• 25 January 2017
  • 12:30 – 2:00 pm
  • A special Research Lunch in honour of our Mellon Lectures by Thomas Crow.
    Co-organised with Alex Massouras
  • Paul Mellon Centre

This discussion will focus on work-related aspects of artistic identity in the 1960s, exploring how tensions between work and leisure, professionalism and amateurism played out in the reception and status of artists in this period. The conversation will be started by short ten-minute papers addressing artistic, institutional and wider historical influences in the 1960s cultural landscape.

Questions to be considered:

Did artists professionalise in the 1960s and if so was that specific (e.g. institutionalisation via teaching) or general? What space was there for the amateur, the self-taught, the outsider in all this?

What was the connection between applied art and fine art and did that change? For instance was artists’ disengagement from commercial patronage (sign-painting etc), more significant than their engagement with industry more broadly, as in the Artists Placement Group in the UK and Experiments in Art and Technology in the USA?

Did the activity of making art in the 1960s more closely resemble work or leisure?

This event has been co-ogranised with Alexander Massouras.

A complimentary lunch is provided.

Image caption: Sir Winston Churchill, Chartwell

About the speakers

  • Head shot of man

    Thomas Crow’s teaching and research at the Institute of Fine Arts, New York University, where he is Rosalie Solow Professor, reach from the later seventeenth century in Europe to the contemporary in both Europe and America. His first book, Painters and Public Life in Eighteenth-Century Paris, was quickly recognized as providing a fresh model for understanding the art and larger culture of its period. At the same moment, his much-reprinted essay, ‘Modernism and Mass Culture in the Visual Arts’, identified interdependency rather than antagonism between modern fine art and popular visual expression. All of these concerns—the broad social history of artistic form and reassessing cultural hierarchies alongside the individual formations of artists—came together in his recent, warmly received Long March of Pop: Art, Music, and Design 1930-1995.
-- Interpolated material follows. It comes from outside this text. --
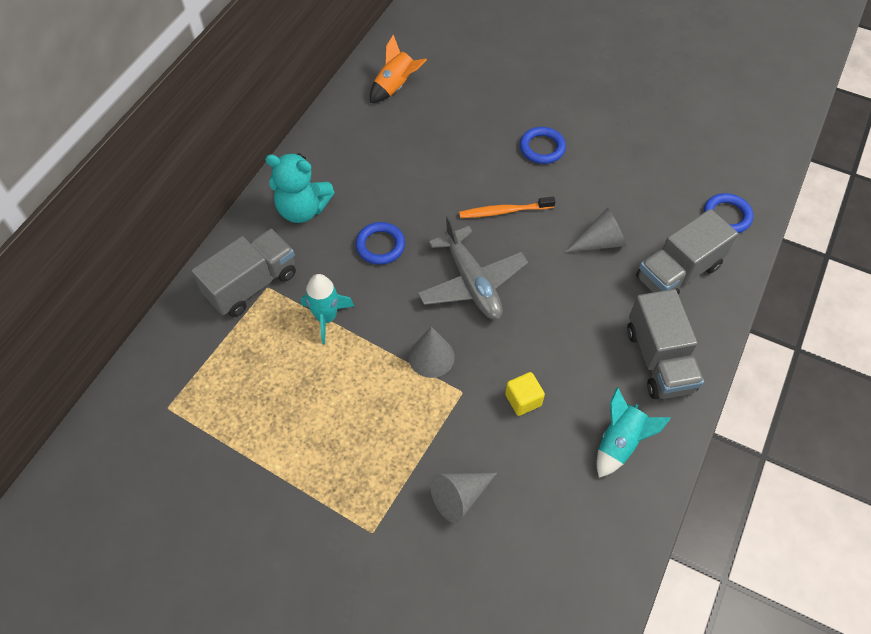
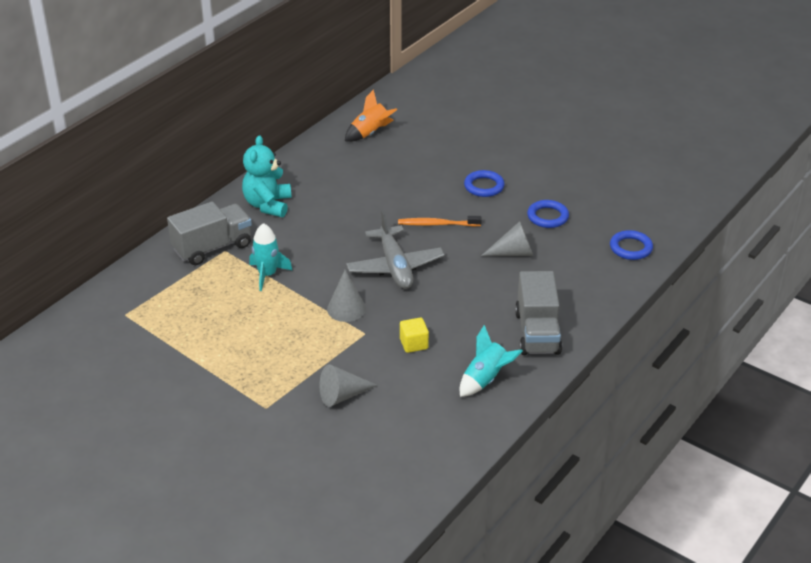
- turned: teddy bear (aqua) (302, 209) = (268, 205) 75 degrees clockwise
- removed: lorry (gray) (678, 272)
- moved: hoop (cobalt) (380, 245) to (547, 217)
    His doctoral degree is from UCLA, and he holds honorary doctorates from Pomona College and the Courtauld Institute. Before coming to the Institute of Fine Arts, his appointments included Chairs at the University of Sussex and at Yale University, as well as the Directorship of the Getty Research Institute in Los Angeles. He has also been for twenty years an active contributing editor at Artforum. In 2015, he delivered the Andrew Mellon Lectures, on art around the fall of Napoleon, at the National Gallery in Washington DC.

  • A birds eye view of a woman creating a sculpture

    Helena Bonett is a curator, writer and lecturer undertaking an AHRC-funded collaborative doctorate at the Royal College of Art and Tate on the sculptural legacy of Barbara Hepworth. Her research focuses on the sites, sculptures and objects through which Hepworth is known and the connections that individuals make with these things and places, questioning what role Hepworth plays in people’s lived experiences and why. The Barbara Hepworth Museum and Sculpture Garden in St Ives, Cornwall, is a key site for Helena’s research, as it plays such a significant role in understandings of Hepworth and engagements with her work within a particular context. Helena was an Associate of the Tate St Ives Artists Programme in 2014–15. Trewyn Studio is her first film.

  • Head and shoulder portrait of a man with short dark hair
  • Head and shoulders portrait of Alexander Massouras

    Alexander Massouras is Leverhulme Early Career Fellow at the Ruskin School of Art. His current project, Casts and Iconoclasts: The Twentieth-century Plaster Cast and the Reproduction of Culture, considers the transformation of the plaster cast from a medium of canonic transmission into an autonomous art object. It uses the history of the plaster cast to throw new light on institutional and wider cultural shifts: attitudes to originality, relationships between art and art history, hierarchies of creativity, and reformulations of the idea of education.

  • Head and shoulders portrait of Elena Crippa

    Elena Crippa is Curator, Modern and Contemporary British Art at Tate, London. Her role focuses on the research, display, exhibition, and acquisition of artworks from the period 1940–80. She has recently organized exhibitions and displays of the work of Frank Auerbach, Bruce McLean, Tracey Emin, and Jo Spence. She conducted her doctorate research working as part of the Tate Research project “Art School Educated” (2009–13), investigating the relationship between new approaches to art teaching and art making as they emerged in the British art school in the 1950s and 1960s. She has recently co-edited and contributed to Exhibition, Design, Participation: “an Exhibit” 1957 and Related Projects (Afterall Books, 2016), has published essays on the relationship between sculpture and performance art in the 1960–70s, and on the work of Art & Language, Manon de Boer, and Victor Pasmore.